Adventures In Busing.

Not So Manic Monday.

It’s another Monday. For a moment it felt like my work weeks had become routine until I started thinking about what this time last week was like. It was cloudy with a threat of thunderstorms later in the day, and warm enough that it almost felt like summer. Because of the threat of rain I parked in a lower level of the parking garage and hoped I’d remember which one it was in the afternoon. This week the morning temperature was close to freezing, even as I seemed to be driving right into the sun. I parked on the roof of the parking garage and I hope I’ll remember that this afternoon.

Between last Monday and today I’ve gotten either allergies or a mild cold. I’m allergic to very few things that I know of, none of them plants, but our bodies change over time. Maybe there’s something in the air that’s got me sneezing and coughing. To be on the safe side I took both an allergy medication and a cold remedy and let them sort it out. That worked though I’m no closer to solving the mystery of what I have, and there’s enough overlap between the symptoms the two drugs treat that further testing hasn’t cleared things up even if it’s mostly cleared up my nasal congestion.

Last Monday I rode the elevator up to my office alone, which isn’t unusual. Most people who work here, I think, arrive later, when the building has automatically unlocked, so they don’t have to deal with the extra step of scanning their ID card to get in. This morning, though, when I got in there were five other people already in the elevator, and one of them motioned for me to come on in so I didn’t feel I could wait for the next one. I stepped in and hoped I wasn’t crowding the others with my backpack with my laptop, my folio bag, my lunch, and my ukulele. I said, “I know I’ve got a lot of baggage but I’m seeing a therapist.”

I thought this might at least get a chuckle instead of the uncomfortable shifting and one person murmuring affirmatively, but maybe next week I’ll have a chance to try it on a different group.

Back In Blue.

Only seven months after being rear-ended we finally have our own car back. I’ve been driving the rental car since December and, in a funny coincidence, got a notice that it needed to be returned because it was being recalled shortly before I was due to return it because the repairs on our CRV were finally done. And it was a relief because I was in a cold sweat every time I had to drive the rental car anywhere. I was afraid any scratch, dent, or major collision would mean starting the whole process of dealing with insurance companies all over again. The company that covered the person who hit me back in September made that experience so frustrating and difficult I didn’t want a repeat of it.

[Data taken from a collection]
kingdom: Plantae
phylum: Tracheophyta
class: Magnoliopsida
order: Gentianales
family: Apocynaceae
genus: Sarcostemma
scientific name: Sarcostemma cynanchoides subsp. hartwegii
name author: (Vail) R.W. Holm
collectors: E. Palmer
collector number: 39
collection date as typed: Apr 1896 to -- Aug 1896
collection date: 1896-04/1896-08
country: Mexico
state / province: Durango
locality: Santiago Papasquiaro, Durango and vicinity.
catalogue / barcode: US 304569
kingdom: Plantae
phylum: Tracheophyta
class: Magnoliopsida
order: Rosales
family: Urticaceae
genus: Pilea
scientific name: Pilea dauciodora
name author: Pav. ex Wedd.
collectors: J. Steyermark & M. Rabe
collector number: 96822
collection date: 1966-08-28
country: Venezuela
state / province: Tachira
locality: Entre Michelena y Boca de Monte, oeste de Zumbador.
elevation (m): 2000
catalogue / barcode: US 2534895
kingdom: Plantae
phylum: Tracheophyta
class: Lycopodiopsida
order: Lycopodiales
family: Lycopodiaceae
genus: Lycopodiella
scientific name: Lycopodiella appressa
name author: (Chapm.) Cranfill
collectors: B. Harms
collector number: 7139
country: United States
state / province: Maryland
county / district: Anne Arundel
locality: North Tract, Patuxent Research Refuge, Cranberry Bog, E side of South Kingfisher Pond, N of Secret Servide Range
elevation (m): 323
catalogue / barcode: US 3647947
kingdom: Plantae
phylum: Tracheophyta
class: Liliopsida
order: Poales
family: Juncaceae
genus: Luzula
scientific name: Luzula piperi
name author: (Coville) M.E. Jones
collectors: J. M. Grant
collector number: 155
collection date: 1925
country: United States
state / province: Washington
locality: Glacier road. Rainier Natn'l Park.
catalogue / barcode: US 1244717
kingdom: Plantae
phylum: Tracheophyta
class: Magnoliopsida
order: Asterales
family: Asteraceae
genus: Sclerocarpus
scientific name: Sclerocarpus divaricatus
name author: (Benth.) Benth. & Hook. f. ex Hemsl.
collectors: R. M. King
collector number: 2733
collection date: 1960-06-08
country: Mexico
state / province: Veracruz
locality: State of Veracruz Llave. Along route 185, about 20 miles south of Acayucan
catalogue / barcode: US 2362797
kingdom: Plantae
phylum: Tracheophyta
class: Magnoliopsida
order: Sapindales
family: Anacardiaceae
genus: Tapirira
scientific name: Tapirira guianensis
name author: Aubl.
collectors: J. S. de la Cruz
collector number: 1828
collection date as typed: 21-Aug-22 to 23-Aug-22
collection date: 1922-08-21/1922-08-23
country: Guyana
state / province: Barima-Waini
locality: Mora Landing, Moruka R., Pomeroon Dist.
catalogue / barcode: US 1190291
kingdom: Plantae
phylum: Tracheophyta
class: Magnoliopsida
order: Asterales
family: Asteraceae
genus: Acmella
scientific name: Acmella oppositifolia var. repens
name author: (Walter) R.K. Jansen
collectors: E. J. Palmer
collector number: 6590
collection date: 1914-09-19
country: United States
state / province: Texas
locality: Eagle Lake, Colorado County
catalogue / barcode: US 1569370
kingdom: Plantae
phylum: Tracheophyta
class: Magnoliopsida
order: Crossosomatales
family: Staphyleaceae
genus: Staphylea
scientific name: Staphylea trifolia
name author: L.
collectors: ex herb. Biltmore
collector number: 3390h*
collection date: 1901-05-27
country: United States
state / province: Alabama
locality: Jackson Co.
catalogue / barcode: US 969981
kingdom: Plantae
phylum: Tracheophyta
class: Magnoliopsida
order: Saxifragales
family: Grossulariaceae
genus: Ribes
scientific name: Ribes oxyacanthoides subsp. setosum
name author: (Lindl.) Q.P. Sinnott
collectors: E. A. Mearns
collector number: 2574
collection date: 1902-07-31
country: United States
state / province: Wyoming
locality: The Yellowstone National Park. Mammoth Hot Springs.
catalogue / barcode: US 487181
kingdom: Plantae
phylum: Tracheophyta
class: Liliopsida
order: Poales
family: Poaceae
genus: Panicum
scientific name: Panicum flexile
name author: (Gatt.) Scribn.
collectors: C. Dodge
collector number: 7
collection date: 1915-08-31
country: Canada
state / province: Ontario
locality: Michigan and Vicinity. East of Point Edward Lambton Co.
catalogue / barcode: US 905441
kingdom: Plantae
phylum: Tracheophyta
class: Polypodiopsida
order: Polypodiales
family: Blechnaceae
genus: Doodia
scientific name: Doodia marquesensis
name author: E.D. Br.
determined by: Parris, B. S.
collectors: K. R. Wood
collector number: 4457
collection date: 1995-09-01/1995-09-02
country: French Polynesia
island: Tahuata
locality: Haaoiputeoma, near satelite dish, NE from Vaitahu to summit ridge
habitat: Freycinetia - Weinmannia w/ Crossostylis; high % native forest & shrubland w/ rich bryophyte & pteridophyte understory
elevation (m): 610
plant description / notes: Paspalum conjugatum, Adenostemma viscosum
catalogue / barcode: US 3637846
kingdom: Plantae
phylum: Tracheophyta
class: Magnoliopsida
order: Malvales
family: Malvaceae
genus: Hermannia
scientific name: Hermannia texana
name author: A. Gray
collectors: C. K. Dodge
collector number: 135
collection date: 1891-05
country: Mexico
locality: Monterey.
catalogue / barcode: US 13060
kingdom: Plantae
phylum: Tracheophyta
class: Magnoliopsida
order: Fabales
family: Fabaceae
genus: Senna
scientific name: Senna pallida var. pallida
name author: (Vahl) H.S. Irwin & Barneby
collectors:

*Required work:*
A – According to the blog text, what did the writer take to be on the safe side?
B – Translate this sentence from the blog text into Spanish: "Maybe there’s something in the air that’s got me sneezing and coughing."
C – Do these statements agree with the blog text? Answer yes or no for each and quote the words that decide it. (i) This week the writer parked on the roof of the parking garage. (ii) The writer has been driving the rental car since September. (iii) The writer rode the elevator up alone this morning.
Please note that the listing plays no part here.

*Answers:*
A – Both an allergy medication and a cold remedy.

B – Quizás hay algo en el aire que me tiene estornudando y tosiendo.

C –
(i) Yes: "I parked on the roof of the parking garage"
(ii) No: "I’ve been driving the rental car since December"
(iii) No: "when I got in there were five other people already in the elevator"